BACKGROUND AND PURPOSE: To describe a large series of patients with α, β, and γ sarcoglycanopathies (LGMD-R3, R4, and R5) and study phenotypic correlations and disease progression. METHODS: A multicentric retrospective study in four centers in the Paris area collecting neuromuscular, respiratory, cardiac, histologic, and genetic data. The primary outcome of progression was age of loss of ambulation (LoA); disease severity was established according to LoA before or after 18 years of age. Time-to-event analysis was performed. RESULTS: One hundred patients (54 γ-SG; 41 α-SG; 5 β-SG) from 80 families were included.

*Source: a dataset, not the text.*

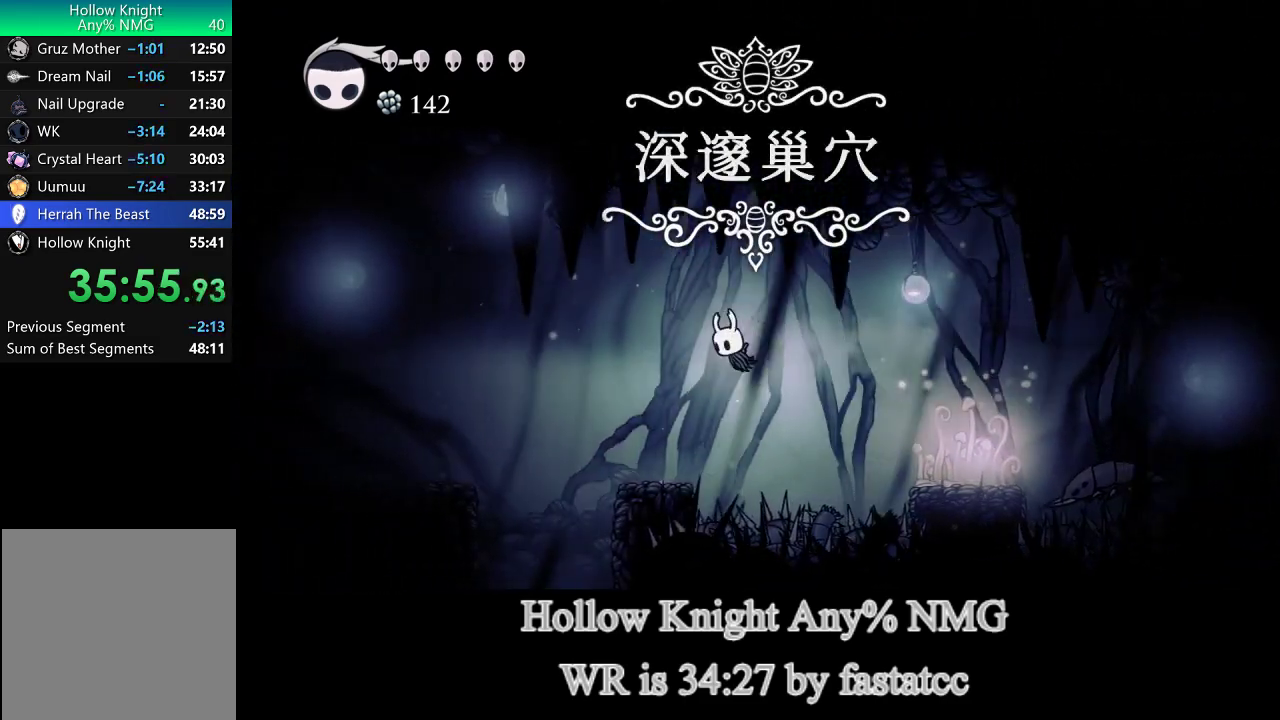
{"buttons": [], "left_stick": "center", "right_stick": "center", "events": [[17, "L1", "up"], [67, "TRIANGLE", "up"], [500, "left_stick", "center"]]}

The γ-SG patients had earlier disease onset than α-SG patients (5.5 vs. 8 years; p = 0.022) and β-SG patients (24.4 years). Axial muscle weakness and joint contractures were frequent and exercise intolerance was observed. At mean follow-up of 22.9 years, 65.3% of patients were wheelchair-bound (66.7% α-SG, 67.3% γ-SG, 40% β-SG). Dilated cardiomyopathy occurred in all sarcoglycanopathy subtypes, especially in γ-SG patients (p = 0.01). Thirty patients were ventilated and six died. Absent sarcoglycan protein expression on muscle biopsy and younger age at onset were associated with earlier time to LoA (p = 0.021 and p = 0.002). Age at onset was an independent predictor of both severity and time to LoA (p = 0.0004 and p = 0.009). The α-SG patients showed genetic heterogeneity, whereas >90% of γ-SG patients carried the homozygous c.525delT frameshift variant. Five new mutations were identified. CONCLUSIONS: This large multicentric series delineates the clinical spectrum of patients with sarcoglycanopathies. Age at disease onset is an independent predictor of severity of disease and LoA, and should be taken into account in future clinical trials.